A Blog by the Editor of The Middle East Journal

Putting Middle Eastern Events in Cultural and Historical Context

Wednesday, March 20, 2013

Lameen Souag Surfaces with Four Posts Worth Noting

I've fairly frequently linked (given the infrequency of his posts) to the linguistic posts of Algerian blogger and Berber/Saharan languages linguist Lameen Souag at his Jabal al-Lughat blog, most recently on his post about a Chinese description of the ‘Abbasid Caliphate.

In recent years he's been a little silent, being the sort of person (though I only know him online) who gets distracted from blogging by distracting stuff like writing and defending a doctoral dissertation, getting married, moving from England to France, starting a teaching career, writing books, and so on. Anyway, he seems to be back with a vengeance. Lately he's been posting frequently, and in fact his last four posts all should have relevance to those with an interest in the Maghreb. Links to each with a few comments;

Learn Tamezret Berber with Cartoons. Tamezret is a small Tamazight (Berber)-speaking town in southern Tunisia, and a center of the Amazigh revival in that country. There are now several sites devoted to its local dialect, including one using cartoons.

The Language of Academia: Algeria and France. Despite a quarter century of Arabization in the primary and secondary schools, half the courses in Algerian universities are still taught in French.

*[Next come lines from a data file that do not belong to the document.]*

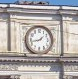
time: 1:42
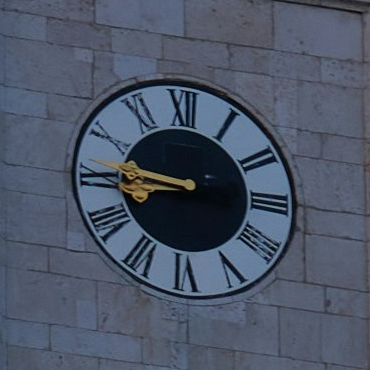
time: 8:45
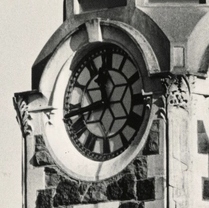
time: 11:42
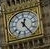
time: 12:24
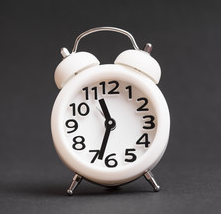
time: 11:33
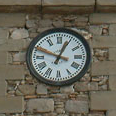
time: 12:48
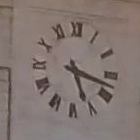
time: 5:17
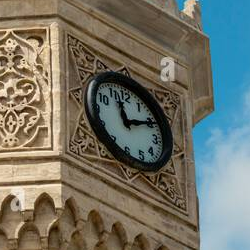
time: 11:10
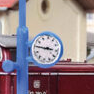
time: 2:45
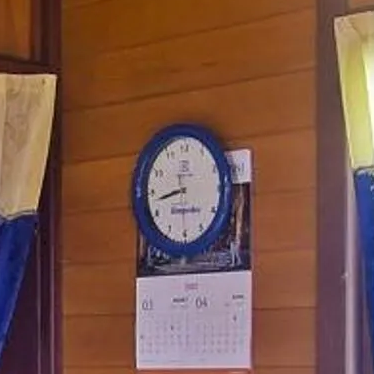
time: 8:42
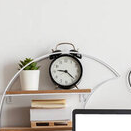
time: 9:22
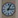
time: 3:04
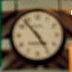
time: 4:53
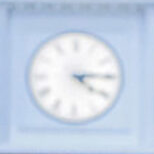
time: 4:14
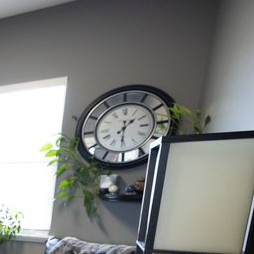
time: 1:30
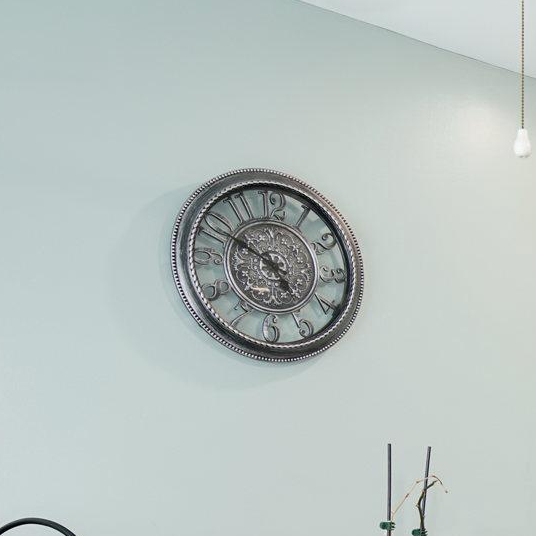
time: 4:49
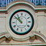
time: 10:51
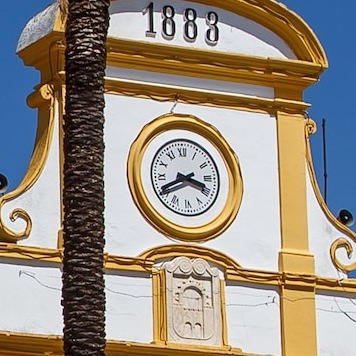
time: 3:40
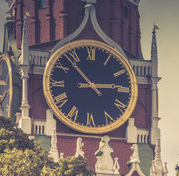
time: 2:53
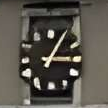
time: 3:05
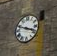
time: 3:48
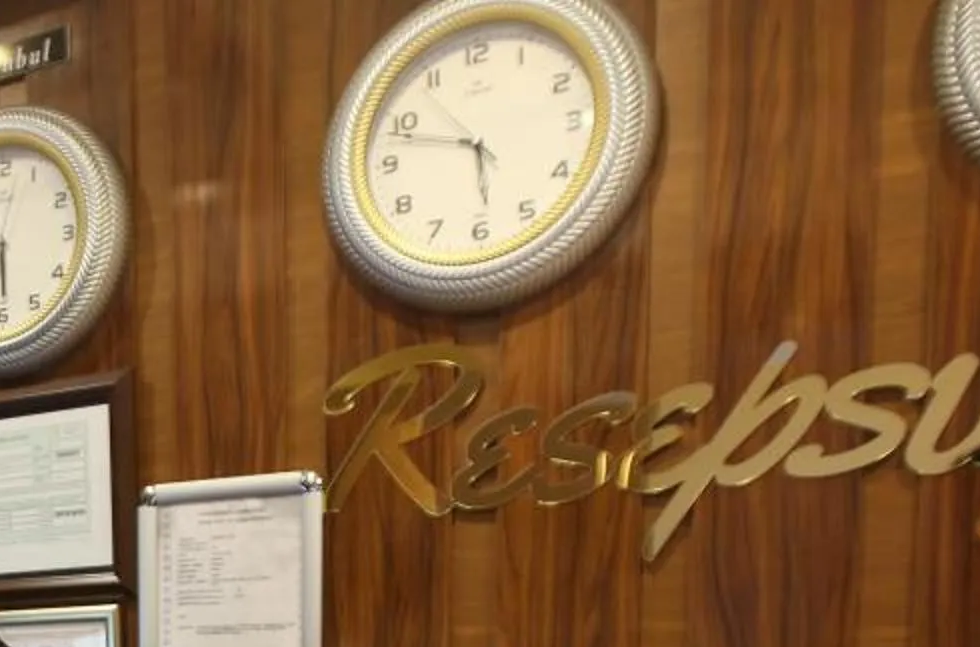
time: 5:47
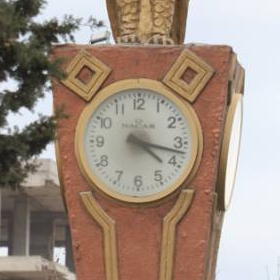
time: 4:17
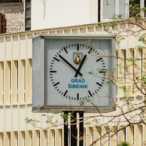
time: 12:52
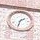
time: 1:32
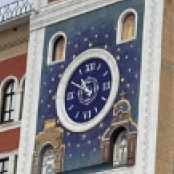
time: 10:49
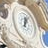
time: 12:06
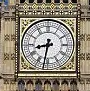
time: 8:32
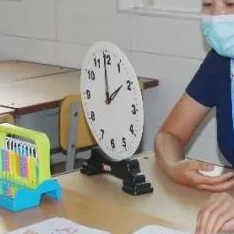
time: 1:59
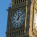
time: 12:07
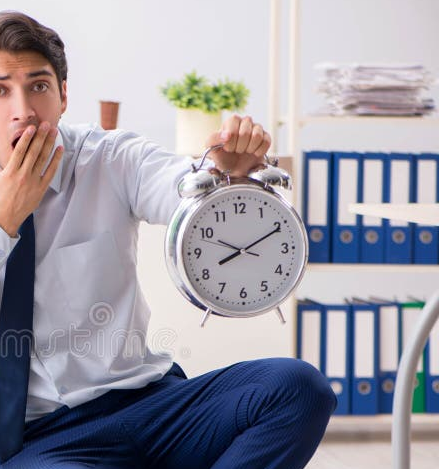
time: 8:10
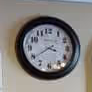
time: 3:39
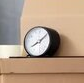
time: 8:07
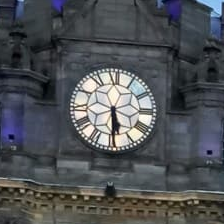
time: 5:29
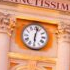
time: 6:02
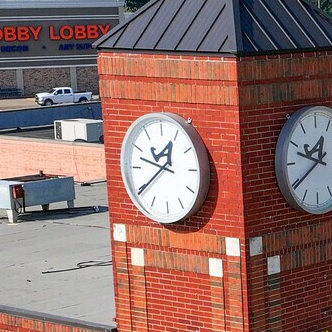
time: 12:39
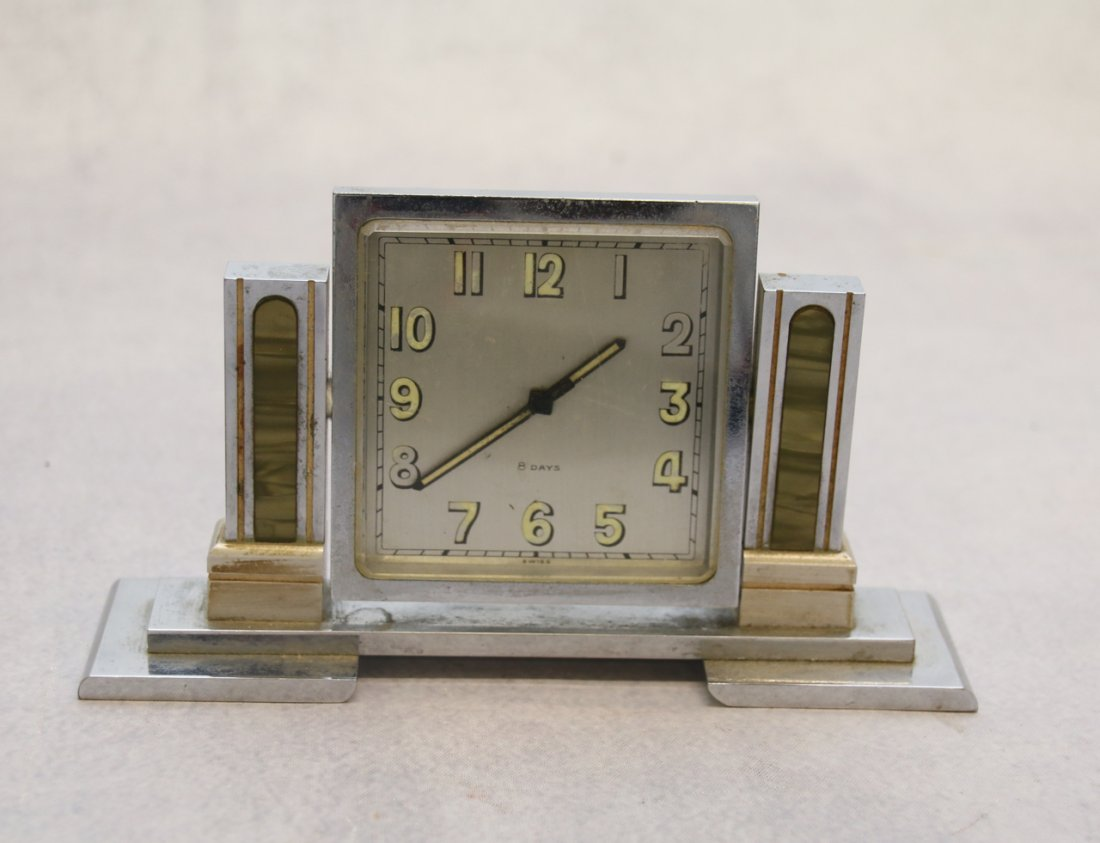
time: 1:39
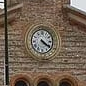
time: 4:20
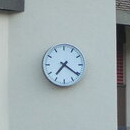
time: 7:20
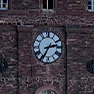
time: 2:35
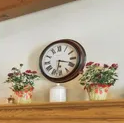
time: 3:32
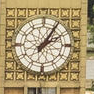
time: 2:05
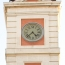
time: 4:37
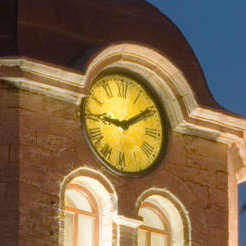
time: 9:09
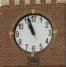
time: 10:56
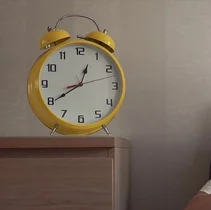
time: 12:39
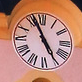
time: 4:56
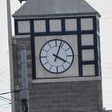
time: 4:03
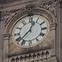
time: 12:37
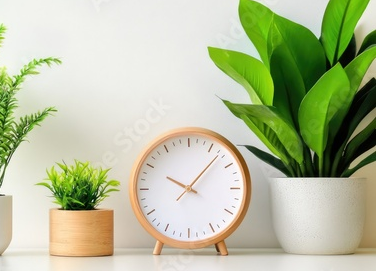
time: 10:07
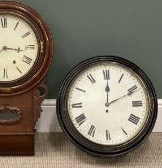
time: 12:10
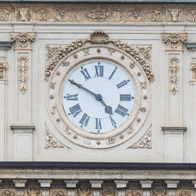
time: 4:49
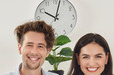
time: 10:02
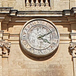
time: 4:09
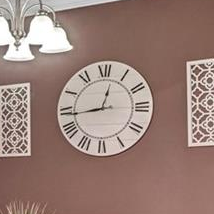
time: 12:43
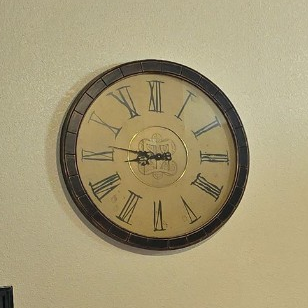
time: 8:46
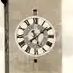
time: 11:08
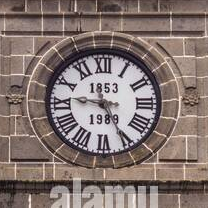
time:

Review: La question linguistique en Algérie. Review of a book by Chafia Yamina Benmayouf (also quoted in the above post). She apparently is an unapologetic Francophone, disdainful of Arabization, and equating French with "modernity." Lameen disagrees:
As for her vision of the future, I would consider it close to a worst-case scenario. Her tactical and qualified support for Algerian Arabic does not entail actually using it for anything important; while rather hostile to Standard Arabic as a medium for university education, she takes it for granted that French is appropriate in that context, and indeed is the perfect vehicle for anything related to modernity. But, frankly, I do not want a French-language-mediated "transfer of modernity from the north shore to the south shore of the Mediterranean" (p. 118); I want an Algeria with the self-confidence and self-awareness to learn from a variety of examples and choose its own path, not mechanically follow in France's footsteps. Nor do I believe that relegating "modernity" to a foreign language is likely to help Algeria achieve it!
Nonetheless, I'm glad I read the book. It's fascinating – if sad – to discover that there exists an Algerian intellectual prepared to take a position this extreme in favour specifically of French; I don't believe I've ever met one. Could one find a corresponding phenomenon in France, I wonder – some professor eagerly advocating for more English in the bureaucracy and the universities, and condemning supporters of French as narrow-minded nationalists?
Didn't they kick the French out 51 years ago? But this is still a controversy in Algeria, were many senor officials still aren't that comfortable in literary Arabic.

Ethnologue Update Comments. There's a new version online of the standard Ethnologue reference on world languages, itself a controversial issue at times; Lameen assesses the improvements (and flaws) of their coverage of North African and Saharan languages. including one Mauritanian language, Imeraguen, which apparently may not even exist.